Tuttavia, gli attori che contribuiscono allo sviluppo socioeconomico di una comunità dovrebbero mettere a disposizione personale formato, come previsto dai regolamenti per la cultura delle Regioni13, ma soprattutto un impegno economico per la loro crescita professionale, conditio sine qua non per operare. Buona volontà e competenze sono importanti, ma le risorse finanziarie sono indispensabili per garantire un’efficace gestione del patrimonio culturale e lo sviluppo di nuovi sbocchi occupazionali. Lo Stato non può delegare la promozione di un ente culturale al singolo individuo o al lavoro del volontariato locale. Sebbene quest’ultimo possa essere prezioso, presenta limitazioni in termini di risorse, competenze e continuità, e per garantire la tutela e la valorizzazione delle ricchezze storiche di una comunità è necessario coinvolgere strategicamente le istituzioni statali nella gestione e promozione degli spazi museali di provincia. Necessario, inoltre, è sostenere il percorso della struttura verso l’autosostenibilità, mediante strategie di marketing efficaci per aumentare la visibilità della stessa, in modo da attirare più visitatori e investitori e, di conseguenza, produrre entrate da biglietti, merchandising e donazioni.

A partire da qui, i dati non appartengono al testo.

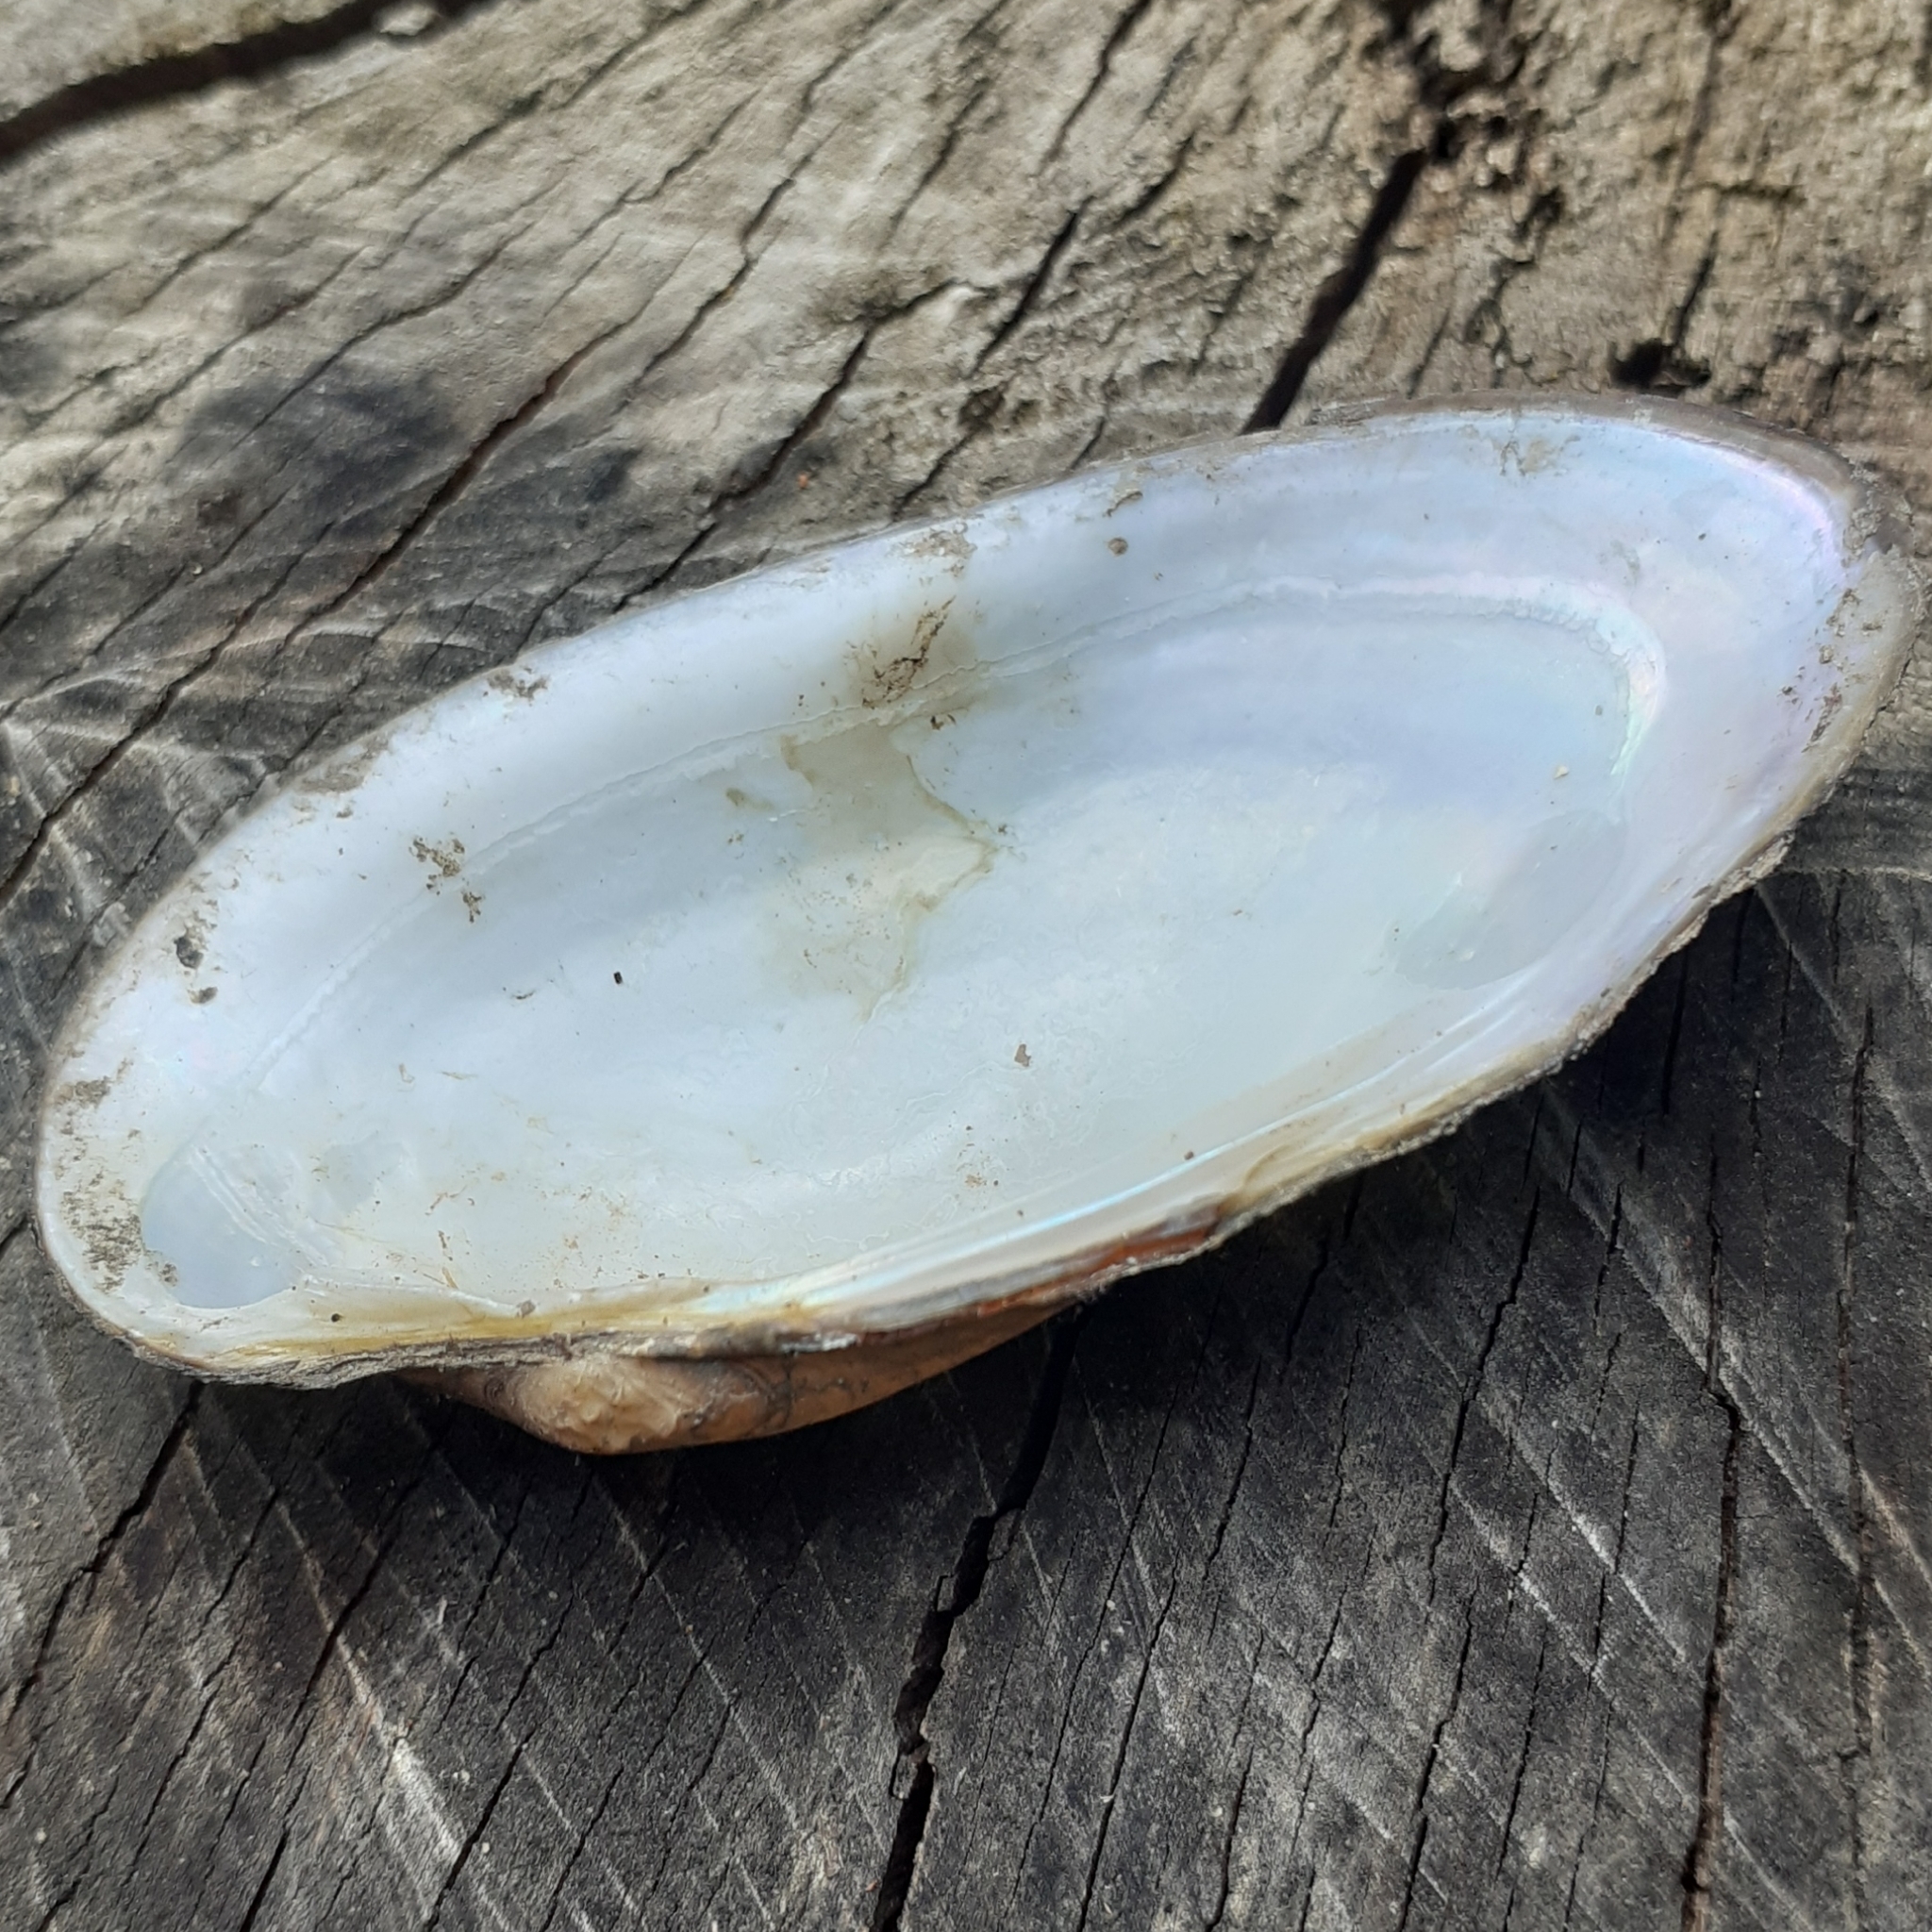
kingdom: Animalia
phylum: Mollusca
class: Bivalvia
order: Unionida
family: Unionidae
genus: Unio
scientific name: Unio pictorum
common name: Painter's mussel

Non secondaria, inoltre, è una revisione critica delle priorità nelle programmazioni culturali. Il fenomeno di eventi espositivi, spesso spettacolarizzati ma privi di contenuto, supportati da un grande apparato di comunicazione mediatica che premia mostre mediocri ma anche di cattivo gusto, deve cedere il passo a luoghi fisici, tangibili, in cui la storia prende vita e in cui si forma l’identità culturale di una determinata comunità. La qualità e la rilevanza degli spazi espositivi dovrebbero avere un ruolo più rilevante rispetto alla spettacolarizzazione fine a sé stessa.
Quanto alle comunità, qualcuno ha detto che «conoscere gli uomini e i fatti della propria terra significa conoscerne i campi di impegno affinché essa possa migliorare ed evolversi», ma ciò implica una presa di responsabilità nei confronti della stessa terra. Affrontare tali sfide richiede un impegno collettivo, in cui Stato, comunità locale e attori culturali collaborino attivamente assicurando la perpetuità di un patrimonio storico ricco e accessibile alle generazioni attuali e future.
La tutela e la valorizzazione sono concetti strettamente interconnessi. Non può esserci tutela senza valorizzazione, e qui si apre il dibattito.